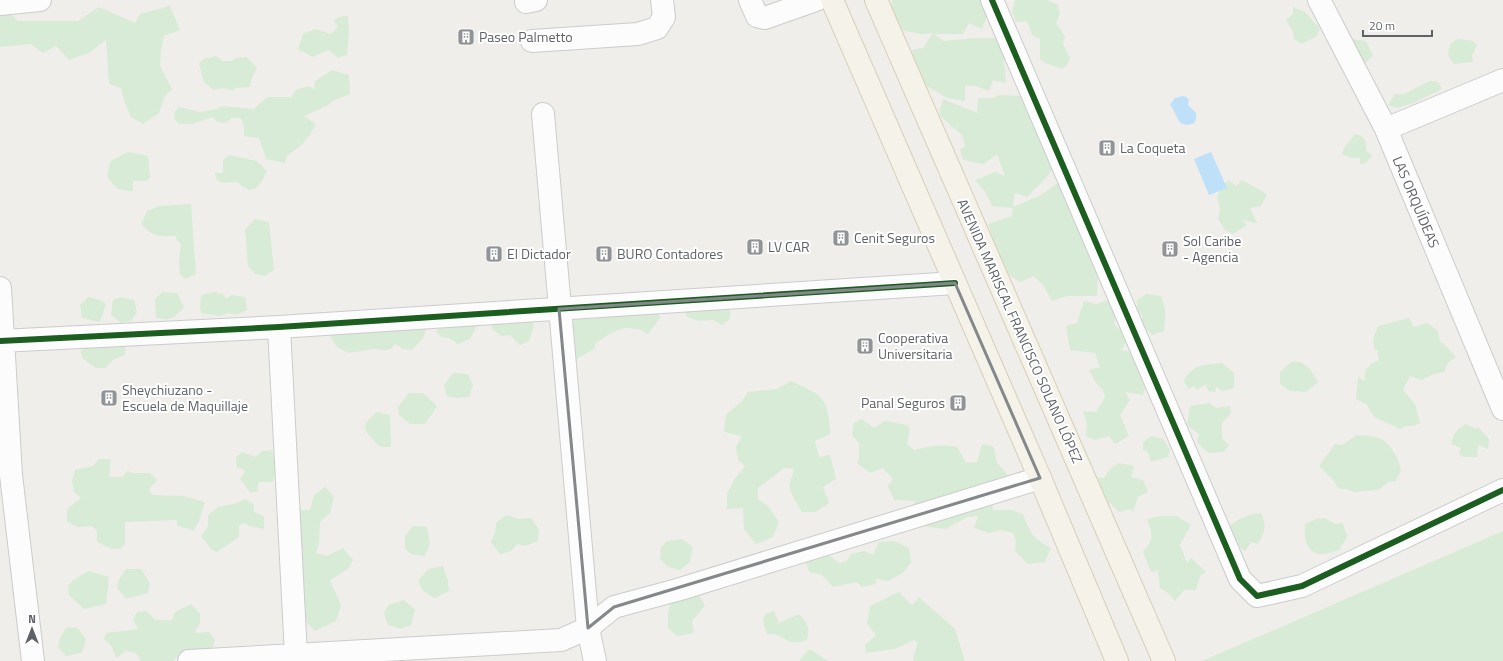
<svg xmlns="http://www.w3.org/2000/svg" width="1503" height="661" viewBox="0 0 1503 661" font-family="'Titillium Web',sans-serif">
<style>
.green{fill:#d8ebd6}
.water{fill:#bfe0f9}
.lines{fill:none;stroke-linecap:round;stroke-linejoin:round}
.minor-casing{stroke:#cbcccc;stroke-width:24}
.major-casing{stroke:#d7ceb8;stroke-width:24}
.minor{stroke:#fdfcfc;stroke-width:22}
.major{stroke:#f4f2e9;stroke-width:22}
.cycleway-casing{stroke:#fff;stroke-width:8}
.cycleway{stroke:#1b5e20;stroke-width:6}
.marked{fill:none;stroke:#84888a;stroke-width:3;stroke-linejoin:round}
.labels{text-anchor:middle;stroke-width:4;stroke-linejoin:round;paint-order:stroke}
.poi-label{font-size:14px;fill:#5f6368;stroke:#fff;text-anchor:start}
.street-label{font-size:14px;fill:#5f6368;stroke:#fff}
</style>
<rect width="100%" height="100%" fill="#efeeea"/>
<!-- green -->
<path class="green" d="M 892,0 L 980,0 L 989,6 L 986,19 L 982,29 L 969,23 L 963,34 L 934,34 L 944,41 L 976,38 L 997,38 L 1006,51 L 1004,60 L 1006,83 L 993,80 L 989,91 L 975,86 L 965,86 L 965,101 L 947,98 L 923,84 L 922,75 L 914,64 L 912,50 L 923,48 L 933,33 L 922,34 L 899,30 L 891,14 Z
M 1015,0 L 1047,0 L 1058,5 L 1060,14 L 1056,23 L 1065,36 L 1063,44 L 1070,58 L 1067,65 L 1062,69 L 1045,63 L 1040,59 L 1040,39 L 1032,35 L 1027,21 L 1016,22 L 1012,12 Z
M 170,6 L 180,30 L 164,36 L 161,50 L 160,66 L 172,89 L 165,96 L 159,113 L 143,124 L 131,117 L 125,103 L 121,88 L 109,84 L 106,40 L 89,53 L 69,60 L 56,46 L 43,53 L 31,44 L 0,47 L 0,14 L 8,11 L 18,21 L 78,21 L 99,7 L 135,23 L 140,14 Z
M 1293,7 L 1305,12 L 1320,29 L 1316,37 L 1301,44 L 1294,39 L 1293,32 L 1286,20 L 1293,14 Z
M 348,16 L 349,30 L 347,55 L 338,58 L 328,50 L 313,57 L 298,49 L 303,34 L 315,29 L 331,34 L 338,27 L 334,20 L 339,17 Z
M 1351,39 L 1366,41 L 1373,55 L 1363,66 Z
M 1459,39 L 1473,41 L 1477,45 L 1472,56 L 1473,62 L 1454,64 L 1448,55 C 1449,47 1450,41 1459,39 Z
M 216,56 L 223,61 L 231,61 L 236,58 L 246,57 L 257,67 L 251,80 L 250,87 L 235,88 L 233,91 C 226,88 221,88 214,90 L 204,82 L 199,64 L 203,59 Z
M 332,70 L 349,75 L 350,94 L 332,101 L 327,106 L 304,116 L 316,124 C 309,139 301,147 287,155 L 285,163 L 266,159 L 259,138 L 244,136 L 244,128 L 242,120 L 239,118 L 232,118 L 225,123 L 217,122 L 213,117 L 192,124 L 179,124 L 174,118 L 175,111 L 179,107 L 200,112 L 216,109 L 223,106 L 254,109 L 267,97 L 292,97 L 295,90 L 309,86 L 314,89 L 315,81 Z
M 1429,81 L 1436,81 L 1440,85 L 1442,89 L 1414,103 L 1397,108 L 1388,105 L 1395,94 L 1404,94 Z
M 999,95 L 1024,96 L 1057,164 L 1044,180 L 1027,197 L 1015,193 L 1013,207 L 1041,195 L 1059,182 L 1098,262 L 1097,296 L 1067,296 L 1052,301 L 1043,285 L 1033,276 L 1020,282 L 1004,271 L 988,224 L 1012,216 L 1013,208 L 992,206 L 986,193 L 975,180 L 995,172 L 1005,176 L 997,154 L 984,164 L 963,160 L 960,149 L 965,146 L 962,135 L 940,116 L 940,109 L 943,99 L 977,113 L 978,98 L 993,98 Z
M 1355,134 L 1362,136 L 1366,142 L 1366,150 L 1372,156 L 1366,163 L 1360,164 L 1360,158 L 1352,158 L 1342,154 L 1345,146 Z
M 128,152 L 148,156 L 150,178 L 147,181 L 133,181 L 133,191 C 118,191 115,188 107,176 L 110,162 L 116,158 Z
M 229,155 L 257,161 L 267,171 C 260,186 254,198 237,182 L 222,183 L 217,180 L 216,176 L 214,173 L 223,173 L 223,160 Z
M 1228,180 L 1236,186 L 1242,180 L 1267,194 L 1261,206 L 1250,208 L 1257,223 L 1242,220 L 1247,225 L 1233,234 L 1225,230 L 1218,219 L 1220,210 L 1217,195 Z
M 191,204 L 196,274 L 186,279 L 180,275 L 179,262 L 181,245 L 175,236 C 159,237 152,236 141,224 L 147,211 L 159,206 Z
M 255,219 L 269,222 L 274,270 L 265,276 L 255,274 L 248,266 L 245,230 Z
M 162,292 L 177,293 L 184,307 C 174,319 172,321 156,318 L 155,299 Z
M 214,292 L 223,294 L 226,299 L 232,295 L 245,297 L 247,310 L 236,315 L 228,313 L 220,316 L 202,313 L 200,309 L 201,295 Z
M 1147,294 L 1161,296 C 1167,310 1165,316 1164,331 L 1152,335 L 1147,330 L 1138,324 L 1143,316 L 1137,310 L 1137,300 Z
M 88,297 L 100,300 L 106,304 L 100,322 L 82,318 L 80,305 Z
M 122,297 L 134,300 L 137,312 L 131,321 L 121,323 L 111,315 L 113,300 Z
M 1113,299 L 1117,310 L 1114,324 L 1128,338 L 1121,350 L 1132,352 L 1147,382 L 1143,395 L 1125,392 L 1130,400 L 1120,415 L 1129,436 L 1115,444 L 1109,436 L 1095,440 L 1086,436 L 1087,425 L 1083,411 L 1096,412 L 1105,397 L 1103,390 L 1096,383 L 1089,370 L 1100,367 L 1095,353 L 1070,350 L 1066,326 L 1077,323 L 1084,301 L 1096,304 Z
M 725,306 L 731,312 L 729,320 L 722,325 L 713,320 L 700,321 L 687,317 L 685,307 Z
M 648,307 L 661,317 L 648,334 L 639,329 L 624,328 L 611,333 L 596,343 L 594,349 L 569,363 L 572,318 Z
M 530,315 L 534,326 L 529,341 L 520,345 L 510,335 L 501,336 L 492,329 L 492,323 Z
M 474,318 L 476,328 L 470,339 L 458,344 L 449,338 L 441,337 L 436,332 L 444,322 Z
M 1409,318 L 1414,327 L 1427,323 L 1438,331 L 1440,342 L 1445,345 L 1456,357 L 1448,363 L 1444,372 L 1434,374 L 1422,380 L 1410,376 L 1403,390 L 1415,404 L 1420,423 C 1412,428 1407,424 1400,429 L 1374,417 L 1367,405 L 1356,399 L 1358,377 L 1365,381 L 1365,371 L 1372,363 L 1379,360 L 1378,351 L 1374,349 L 1373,339 L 1378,326 Z
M 427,326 L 423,338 L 412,350 L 403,349 L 395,344 L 391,349 L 387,350 L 373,349 L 348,353 L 337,347 L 330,336 L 333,328 Z
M 125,345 L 125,355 L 113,360 L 105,368 L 96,368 L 82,358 L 81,352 L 83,346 Z
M 1291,362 L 1301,362 L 1310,369 L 1318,382 L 1306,392 L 1290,391 L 1280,384 L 1280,372 Z
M 1222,363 L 1234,373 L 1234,388 L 1223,391 L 1216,387 L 1215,392 L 1208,391 L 1206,384 L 1197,390 L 1194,386 L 1189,389 L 1184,382 C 1191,364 1205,365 1222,363 Z
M 453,373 L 468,374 L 473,385 L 469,397 L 457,398 L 447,396 L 444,385 Z
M 791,381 C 801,386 814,390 821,398 C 828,405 830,424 830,434 L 815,441 L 819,457 L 830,455 L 836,479 L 823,487 L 829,503 L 816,512 L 802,512 L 791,493 L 789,485 L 794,469 L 784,468 L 758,488 L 758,499 L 769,507 L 779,522 L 773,537 L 756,544 L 744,529 L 743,508 L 727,509 L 727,493 L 735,478 L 745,466 L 738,460 L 736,447 L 742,436 L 724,432 L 726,415 L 742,401 L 748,392 L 777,389 Z
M 409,393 L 423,393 L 437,406 L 425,424 L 410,424 L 399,415 L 398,407 Z
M 1209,403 L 1216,408 L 1230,406 L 1231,413 L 1222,423 L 1222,438 L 1229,445 L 1224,452 L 1208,453 L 1197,442 L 1199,434 L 1187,425 L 1190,406 Z
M 377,412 L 390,415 L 391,447 L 380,447 C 365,431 357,428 377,412 Z
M 862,419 L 874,428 L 885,421 L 907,425 L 910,429 L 907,444 L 914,450 C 929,446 942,444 957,447 L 966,463 L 977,462 L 982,444 L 994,447 L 997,463 L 1005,471 L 1013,487 L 992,503 L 993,510 L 1011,510 L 1023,514 C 1030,533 1033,539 1051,548 L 1045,562 L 1028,564 L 1015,551 L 1016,541 L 1013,533 L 1002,530 L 989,533 L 974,528 L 978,516 L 967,517 L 946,529 L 921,526 L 907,512 L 916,501 L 894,500 L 888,486 L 893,479 L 883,468 L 870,473 L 857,463 L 859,457 L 859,443 L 852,435 L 854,423 Z
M 1466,424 L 1476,429 L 1478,427 L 1489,439 L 1488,449 L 1479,445 L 1477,451 L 1478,457 L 1464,457 L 1459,454 L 1461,448 L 1451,444 C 1453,434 1457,429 1466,424 Z
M 1365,435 C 1370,436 1378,437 1383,440 C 1393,447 1398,459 1401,470 L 1396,481 L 1389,482 L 1378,490 L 1355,492 L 1346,489 L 1339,489 L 1333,480 L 1319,466 L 1335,444 L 1342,445 L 1355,436 Z
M 1152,436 L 1163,439 L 1170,450 L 1168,457 L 1151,462 L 1148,452 L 1143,450 L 1143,442 Z
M 272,450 C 275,461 276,470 273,482 L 259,482 L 257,492 L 250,492 L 240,479 L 245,472 L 242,469 L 237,468 L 236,457 L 243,452 L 255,457 L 262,451 Z
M 99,459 L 111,459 L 109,477 L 123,477 L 128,470 L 131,473 L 150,473 L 157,480 L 149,489 L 152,495 L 183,496 L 205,502 L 199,521 L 194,530 L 177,526 L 177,520 L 125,522 L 125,544 L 120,549 L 111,549 L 97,542 L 97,531 L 92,526 L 78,527 L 67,522 L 67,509 L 81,498 L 74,492 L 72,481 L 75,470 L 93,466 Z
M 1119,463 L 1134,466 L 1131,477 L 1143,480 L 1148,492 L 1138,497 L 1133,512 L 1130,509 L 1119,512 L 1110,503 L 1104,505 L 1103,492 L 1095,488 L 1096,477 L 1104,478 L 1110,469 Z
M 325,487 L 334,497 L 330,513 L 320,522 L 319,542 L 316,553 L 327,556 L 343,548 L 353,560 L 349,568 L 330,580 L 341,605 L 336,621 L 315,631 L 300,616 L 291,510 L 310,510 L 314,495 Z
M 245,499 L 254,504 L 254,512 L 264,516 L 264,529 L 249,526 L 244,523 L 239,526 L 239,537 L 217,552 L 212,550 L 201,536 L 208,526 L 208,515 L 218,507 L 234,504 Z
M 1261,513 C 1267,525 1265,533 1258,544 L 1251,542 L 1245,551 C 1236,545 1233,537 1230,526 C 1240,517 1248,515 1261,513 Z
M 506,515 L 520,519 L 531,518 L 539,530 L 538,541 L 525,546 L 517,544 L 511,551 L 500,554 L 491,542 L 495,533 L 496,523 Z
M 1162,516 L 1177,516 L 1191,525 L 1180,545 L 1187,563 L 1191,558 L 1206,572 L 1200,576 L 1196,590 L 1184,590 L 1175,601 L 1167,592 L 1160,588 L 1158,570 L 1151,572 L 1143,552 C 1154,540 1153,534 1147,519 Z
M 1325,518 L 1335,524 L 1343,523 L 1347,537 L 1339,550 C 1334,551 1326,555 1321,554 C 1305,553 1304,536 1305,524 L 1316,519 Z
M 413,526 L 427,527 L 430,544 L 425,556 L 411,554 L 405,549 L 405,536 Z
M 1503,531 L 1503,661 L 1202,661 Z
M 682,539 L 693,547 L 690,562 L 680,570 L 668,567 L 660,559 L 661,547 L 667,541 Z
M 894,541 L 909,548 L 911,562 L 903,573 L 888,581 L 876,579 L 876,584 L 862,587 L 857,582 L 833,587 L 822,575 L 809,572 L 806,562 L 820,554 L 828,554 L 839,563 L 847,561 L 851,554 L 865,551 L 873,555 L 879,542 Z
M 443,566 L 448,581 L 449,591 L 435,598 L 423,591 L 418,581 L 428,569 Z
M 126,569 L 141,569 L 150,583 L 148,593 L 126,599 L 117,588 L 119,579 Z
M 89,571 L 109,577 L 106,604 L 84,609 L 69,595 L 68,586 L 73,580 Z
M 689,589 L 701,598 L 705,606 L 692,621 L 694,633 L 677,636 L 668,628 L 668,611 L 677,590 Z
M 899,592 L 912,605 L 919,597 L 955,629 L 965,661 L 914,661 L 913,658 L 918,642 L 914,640 L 895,649 L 866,653 L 865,645 L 876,635 L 867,623 L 870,606 Z
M 404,600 L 415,610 L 411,625 L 401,629 L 388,625 L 384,613 L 388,605 Z
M 191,604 L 200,614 L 200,623 L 194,633 L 209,632 L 215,640 L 212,648 L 200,653 L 182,651 L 173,661 L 141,661 L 136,653 L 126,651 L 116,658 L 112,647 L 104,639 L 106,633 L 138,629 L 133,619 L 137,612 L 147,611 L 155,620 L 172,620 L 175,612 Z
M 774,611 L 779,623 L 799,614 C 807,623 811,628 807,640 C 783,648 788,633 767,634 L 763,621 L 765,614 Z
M 77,627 L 86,639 L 82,653 L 66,656 L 58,647 L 60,638 L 66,628 Z
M 810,649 L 828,661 L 800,661 L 801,658 Z"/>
<!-- water -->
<path class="water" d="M 1182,96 L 1186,97 L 1189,100 L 1188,105 L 1196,113 L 1196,119 L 1194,123 C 1176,130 1178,113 1170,105 L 1175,98 Z
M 1211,152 L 1227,188 L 1209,195 L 1194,159 Z"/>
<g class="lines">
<!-- minor casing -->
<g class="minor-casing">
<path id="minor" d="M 750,0 L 757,16 L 765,18 L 816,0
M 992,0 L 1240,579 L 1257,596 L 1302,586 L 1503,490
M 1319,0 L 1386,129 L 1503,409
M 526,2 L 536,0
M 0,4 L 40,0
M 532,41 L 638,34 L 657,28 L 664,17 L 662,0
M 543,114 L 588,628 L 595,661
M 1386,129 L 1503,80
M 0,288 L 11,475 L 33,661
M 279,327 L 296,655
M 0,341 L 279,327 L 955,283
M 189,661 L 561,640 L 588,628 L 614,607 L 677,590 L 1040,478"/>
</g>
<!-- major casing -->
<g class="major-casing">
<path id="major" d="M 832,0 L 1040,478 L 1117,661
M 876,0 L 1164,661"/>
</g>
<!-- minor -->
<use href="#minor" class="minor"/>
<!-- major -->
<use href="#major" class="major"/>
<!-- cycleway casing -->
<g class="cycleway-casing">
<path id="cycleway" d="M 992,0 L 1240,579 L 1257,596 L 1302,586 L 1503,490
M 0,341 L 279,327 L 955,283"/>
</g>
<!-- cycleway -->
<use href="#cycleway" class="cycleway"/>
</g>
<!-- marked area -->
<path class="marked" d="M 955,283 L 1040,478 L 614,607 L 588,628 L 559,309 Z"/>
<!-- icons -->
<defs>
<g id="building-square" transform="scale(0.9)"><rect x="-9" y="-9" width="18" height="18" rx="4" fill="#919496" stroke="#fff"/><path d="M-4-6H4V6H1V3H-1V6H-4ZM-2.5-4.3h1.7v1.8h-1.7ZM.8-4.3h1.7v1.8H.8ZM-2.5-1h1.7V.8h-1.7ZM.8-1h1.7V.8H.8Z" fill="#fff"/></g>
</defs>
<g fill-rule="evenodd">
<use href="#building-square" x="466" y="37"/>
<use href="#building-square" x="1107" y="148"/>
<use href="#building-square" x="841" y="238"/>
<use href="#building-square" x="755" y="247"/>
<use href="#building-square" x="1170" y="249"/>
<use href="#building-square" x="494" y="254"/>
<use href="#building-square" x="604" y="254"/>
<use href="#building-square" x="865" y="346"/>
<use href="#building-square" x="109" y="398"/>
<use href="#building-square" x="958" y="403"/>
</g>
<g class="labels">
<!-- poi labels -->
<g class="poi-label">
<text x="479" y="42">Paseo Palmetto</text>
<text x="1120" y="153">La Coqueta</text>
<text x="854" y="243">Cenit Seguros</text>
<text x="1183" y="246">Sol Caribe<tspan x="1183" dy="16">- Agencia</tspan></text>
<text x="768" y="252">LV CAR</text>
<text x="507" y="259">El Dictador</text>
<text x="617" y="259">BURO Contadores</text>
<text x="878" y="343">Cooperativa<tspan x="878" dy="16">Universitaria</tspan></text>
<text x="122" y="395">Sheychiuzano -<tspan x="122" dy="16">Escuela de Maquillaje</tspan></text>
<text x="945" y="408" text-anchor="end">Panal Seguros</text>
</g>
<!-- street labels -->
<g class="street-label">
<text transform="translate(1416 202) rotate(67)" y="5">LAS ORQUÍDEAS</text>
<text transform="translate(1020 331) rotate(66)" y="5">AVENIDA MARISCAL FRANCISCO SOLANO LÓPEZ</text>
</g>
</g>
<!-- north arrow -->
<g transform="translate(32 629)" stroke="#ffffff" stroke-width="3" paint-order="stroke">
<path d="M0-3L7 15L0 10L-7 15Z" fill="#5f6368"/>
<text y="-6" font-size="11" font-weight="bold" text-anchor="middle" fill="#5f6368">N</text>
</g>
<!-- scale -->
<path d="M1363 30v6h69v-6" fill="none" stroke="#5f6368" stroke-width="2"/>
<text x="1369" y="30" font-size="12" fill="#5f6368" stroke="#ffffff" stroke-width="3" paint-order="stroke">20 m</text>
</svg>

- - - - - - -

WHAT THE EXERCISE ASKS: Whenever a line of the records holds the string "middle", pick it out and copy it.

COMPLETED TASK:
.labels{text-anchor:middle;stroke-width:4;stroke-linejoin:round;paint-order:stroke}
<text y="-6" font-size="11" font-weight="bold" text-anchor="middle" fill="#5f6368">N</text>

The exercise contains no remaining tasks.